### Records shown:
Content starts
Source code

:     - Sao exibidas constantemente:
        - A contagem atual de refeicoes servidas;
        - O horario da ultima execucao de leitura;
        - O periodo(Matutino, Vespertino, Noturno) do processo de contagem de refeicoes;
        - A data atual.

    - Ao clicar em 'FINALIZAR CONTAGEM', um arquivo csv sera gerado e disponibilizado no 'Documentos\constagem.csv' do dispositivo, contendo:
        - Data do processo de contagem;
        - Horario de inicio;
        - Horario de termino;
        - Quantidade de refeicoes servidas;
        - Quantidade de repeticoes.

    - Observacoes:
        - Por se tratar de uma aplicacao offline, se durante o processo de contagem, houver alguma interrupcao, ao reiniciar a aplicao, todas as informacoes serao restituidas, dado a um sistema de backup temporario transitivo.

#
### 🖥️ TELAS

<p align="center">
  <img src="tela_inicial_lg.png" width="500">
Content ends
### Activity:
Exactly the lines above from the one with "- Sao exibidas" to the one with "- A data atual.", both included, are to be quoted; leave the rest out.

### Written answer:
:     - Sao exibidas constantemente:
        - A contagem atual de refeicoes servidas;
        - O horario da ultima execucao de leitura;
        - O periodo(Matutino, Vespertino, Noturno) do processo de contagem de refeicoes;
        - A data atual.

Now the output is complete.